■ Testo di partenza:
..........

Mentre la SEO si concentra su metriche come ranking, quantità di backlink e segnali tecnici, la GEO introduce un concetto nuovo: la retrievability, ossia la reperibilità.
Si tratta della capacità del motore generativo di intercettare, interpretare e dare priorità alle informazioni su un brand per costruire una risposta. L'autorità per l'AI non si costruisce solo attraverso i link, ma attraverso 3 fattori essenziali:
- la chiarezza del contenuto e la sua “accessibilità” per le AI;
- la pregnanza e autorevolezza semantica;
- le menzioni costanti in contesti autorevoli che l'AI riconosce come affidabili.

..........

■ Dati di origine:

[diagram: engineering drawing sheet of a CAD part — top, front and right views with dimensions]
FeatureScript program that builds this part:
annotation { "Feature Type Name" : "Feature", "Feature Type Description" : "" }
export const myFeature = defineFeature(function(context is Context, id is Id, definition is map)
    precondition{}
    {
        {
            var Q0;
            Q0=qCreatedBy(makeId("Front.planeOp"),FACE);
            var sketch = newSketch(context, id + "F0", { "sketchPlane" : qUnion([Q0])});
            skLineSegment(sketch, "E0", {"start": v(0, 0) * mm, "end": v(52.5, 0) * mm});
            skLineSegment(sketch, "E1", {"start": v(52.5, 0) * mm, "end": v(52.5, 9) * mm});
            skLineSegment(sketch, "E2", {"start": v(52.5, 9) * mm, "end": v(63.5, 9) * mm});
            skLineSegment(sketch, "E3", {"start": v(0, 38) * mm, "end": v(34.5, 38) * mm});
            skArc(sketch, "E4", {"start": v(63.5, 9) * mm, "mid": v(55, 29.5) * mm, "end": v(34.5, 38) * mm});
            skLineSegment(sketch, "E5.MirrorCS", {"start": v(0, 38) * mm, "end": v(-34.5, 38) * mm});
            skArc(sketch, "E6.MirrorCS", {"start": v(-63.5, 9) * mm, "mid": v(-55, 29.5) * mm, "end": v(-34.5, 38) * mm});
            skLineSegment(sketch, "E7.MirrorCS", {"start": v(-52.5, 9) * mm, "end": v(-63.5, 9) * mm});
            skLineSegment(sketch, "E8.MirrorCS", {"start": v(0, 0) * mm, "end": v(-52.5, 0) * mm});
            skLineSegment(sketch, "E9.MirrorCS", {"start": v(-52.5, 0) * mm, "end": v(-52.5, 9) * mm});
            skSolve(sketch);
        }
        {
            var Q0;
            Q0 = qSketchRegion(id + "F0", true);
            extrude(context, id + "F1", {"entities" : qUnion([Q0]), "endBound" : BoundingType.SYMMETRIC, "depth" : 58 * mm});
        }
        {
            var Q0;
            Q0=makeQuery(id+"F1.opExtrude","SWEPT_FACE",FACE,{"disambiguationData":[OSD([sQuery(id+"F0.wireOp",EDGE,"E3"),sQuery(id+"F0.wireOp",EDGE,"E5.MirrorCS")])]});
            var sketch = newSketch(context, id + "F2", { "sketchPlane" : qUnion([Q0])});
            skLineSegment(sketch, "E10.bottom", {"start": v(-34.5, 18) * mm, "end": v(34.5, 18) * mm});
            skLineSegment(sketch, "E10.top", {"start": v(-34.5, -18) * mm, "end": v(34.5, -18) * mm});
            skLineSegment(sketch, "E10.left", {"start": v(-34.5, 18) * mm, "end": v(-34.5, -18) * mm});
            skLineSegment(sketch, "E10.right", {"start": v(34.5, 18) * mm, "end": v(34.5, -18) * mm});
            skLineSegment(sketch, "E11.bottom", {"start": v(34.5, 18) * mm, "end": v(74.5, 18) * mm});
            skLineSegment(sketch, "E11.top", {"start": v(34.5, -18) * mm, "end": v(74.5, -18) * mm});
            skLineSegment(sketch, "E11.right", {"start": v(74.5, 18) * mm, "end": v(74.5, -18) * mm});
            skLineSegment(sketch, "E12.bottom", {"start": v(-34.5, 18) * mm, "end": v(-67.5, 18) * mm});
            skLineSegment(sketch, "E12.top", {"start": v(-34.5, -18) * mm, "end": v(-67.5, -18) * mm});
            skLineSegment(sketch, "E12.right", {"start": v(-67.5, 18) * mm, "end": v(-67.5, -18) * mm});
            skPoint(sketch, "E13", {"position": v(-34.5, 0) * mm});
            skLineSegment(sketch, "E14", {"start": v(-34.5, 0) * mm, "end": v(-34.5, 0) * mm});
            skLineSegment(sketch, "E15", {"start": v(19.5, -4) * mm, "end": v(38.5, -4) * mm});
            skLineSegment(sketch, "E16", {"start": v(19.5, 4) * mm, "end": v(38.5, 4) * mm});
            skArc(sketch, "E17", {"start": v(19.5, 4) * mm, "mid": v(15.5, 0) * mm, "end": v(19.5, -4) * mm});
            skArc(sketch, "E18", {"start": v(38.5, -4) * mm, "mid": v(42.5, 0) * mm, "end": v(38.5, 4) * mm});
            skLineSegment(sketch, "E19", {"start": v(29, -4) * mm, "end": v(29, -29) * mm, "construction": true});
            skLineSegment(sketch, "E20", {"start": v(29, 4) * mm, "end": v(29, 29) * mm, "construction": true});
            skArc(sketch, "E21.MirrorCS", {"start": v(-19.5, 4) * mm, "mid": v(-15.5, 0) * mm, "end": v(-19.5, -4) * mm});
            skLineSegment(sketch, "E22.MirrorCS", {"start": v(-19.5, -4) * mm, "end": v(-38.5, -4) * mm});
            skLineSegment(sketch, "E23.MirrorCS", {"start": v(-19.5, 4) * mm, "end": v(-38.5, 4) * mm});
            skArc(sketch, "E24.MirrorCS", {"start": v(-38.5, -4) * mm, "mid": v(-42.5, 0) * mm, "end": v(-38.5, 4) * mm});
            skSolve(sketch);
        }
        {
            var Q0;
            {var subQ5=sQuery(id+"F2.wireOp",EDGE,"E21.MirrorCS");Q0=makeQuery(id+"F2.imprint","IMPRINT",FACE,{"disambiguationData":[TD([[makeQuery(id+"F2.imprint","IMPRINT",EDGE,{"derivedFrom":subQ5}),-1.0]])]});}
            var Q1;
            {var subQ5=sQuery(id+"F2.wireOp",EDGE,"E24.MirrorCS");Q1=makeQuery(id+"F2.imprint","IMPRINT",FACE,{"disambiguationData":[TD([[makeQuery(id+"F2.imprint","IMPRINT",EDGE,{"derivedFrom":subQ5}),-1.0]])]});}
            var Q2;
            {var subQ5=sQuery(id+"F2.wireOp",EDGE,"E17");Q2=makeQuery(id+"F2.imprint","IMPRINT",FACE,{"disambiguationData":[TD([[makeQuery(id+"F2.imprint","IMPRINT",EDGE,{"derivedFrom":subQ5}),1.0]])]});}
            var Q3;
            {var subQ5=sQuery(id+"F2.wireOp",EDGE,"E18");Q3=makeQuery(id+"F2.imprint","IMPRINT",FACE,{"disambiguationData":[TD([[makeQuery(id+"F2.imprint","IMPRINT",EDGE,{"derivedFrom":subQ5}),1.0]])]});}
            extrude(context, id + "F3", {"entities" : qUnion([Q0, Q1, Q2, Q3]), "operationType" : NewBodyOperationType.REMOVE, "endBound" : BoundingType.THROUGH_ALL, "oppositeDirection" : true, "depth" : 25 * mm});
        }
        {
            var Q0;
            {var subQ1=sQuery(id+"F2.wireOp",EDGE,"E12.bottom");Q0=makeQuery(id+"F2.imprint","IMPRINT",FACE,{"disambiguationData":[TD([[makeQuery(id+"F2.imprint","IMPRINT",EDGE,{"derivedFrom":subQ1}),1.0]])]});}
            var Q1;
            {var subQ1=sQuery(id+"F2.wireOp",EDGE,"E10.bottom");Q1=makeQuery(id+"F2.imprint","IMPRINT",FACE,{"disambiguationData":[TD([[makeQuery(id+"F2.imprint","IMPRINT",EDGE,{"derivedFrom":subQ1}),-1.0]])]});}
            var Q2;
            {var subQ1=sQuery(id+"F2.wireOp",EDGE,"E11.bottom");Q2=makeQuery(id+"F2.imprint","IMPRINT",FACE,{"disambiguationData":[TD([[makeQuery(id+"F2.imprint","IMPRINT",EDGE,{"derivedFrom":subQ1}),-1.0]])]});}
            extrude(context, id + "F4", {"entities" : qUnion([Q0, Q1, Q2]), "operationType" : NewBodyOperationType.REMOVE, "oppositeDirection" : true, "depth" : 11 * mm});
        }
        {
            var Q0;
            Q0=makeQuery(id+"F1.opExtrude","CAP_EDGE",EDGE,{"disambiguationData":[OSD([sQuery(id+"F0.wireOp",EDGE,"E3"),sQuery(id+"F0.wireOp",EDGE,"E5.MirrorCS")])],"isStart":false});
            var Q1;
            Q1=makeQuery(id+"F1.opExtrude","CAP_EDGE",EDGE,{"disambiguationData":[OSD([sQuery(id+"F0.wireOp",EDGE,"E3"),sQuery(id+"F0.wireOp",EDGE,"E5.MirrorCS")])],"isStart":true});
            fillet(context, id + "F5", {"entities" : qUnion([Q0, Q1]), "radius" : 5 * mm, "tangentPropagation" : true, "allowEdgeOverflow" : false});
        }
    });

..........

■ Elenco compiti:
a – Riporta parola per parola il passo del testo sulla GEO che va da "Mentre la SEO" a "ossia la reperibilità.".
b – Prosegui il testo sulla GEO a partire dall'ultima frase presente.
I record non servono per svolgere il lavoro.

■ Risultati per compito:
a –
Mentre la SEO si concentra su metriche come ranking, quantità di backlink e segnali tecnici, la GEO introduce un concetto nuovo: la retrievability, ossia la reperibilità.

b –
Un brand può avere un'ottima posizione SEO tradizionale, ma se i suoi contenuti non sono strutturati in modo che l'AI possa comprenderli ed estrarli facilmente, rischia di essere ignorato nelle risposte generate. Al contrario, un contenuto ottimizzato per la GEO potrebbe essere "recuperato" dall'AI e utilizzato come fonte autorevole, anche se non compare necessariamente tra i primi risultati organici di Google.
Spesso accade, però, che i siti utilizzati come fonti, ad esempio da parte di AI Overview su Google, siano anche i primi posizionati in SERP organica: questo perché, come accennavamo all’inizio, una buona ottimizzazione SEO “classica” è la premessa ideale per la GEO.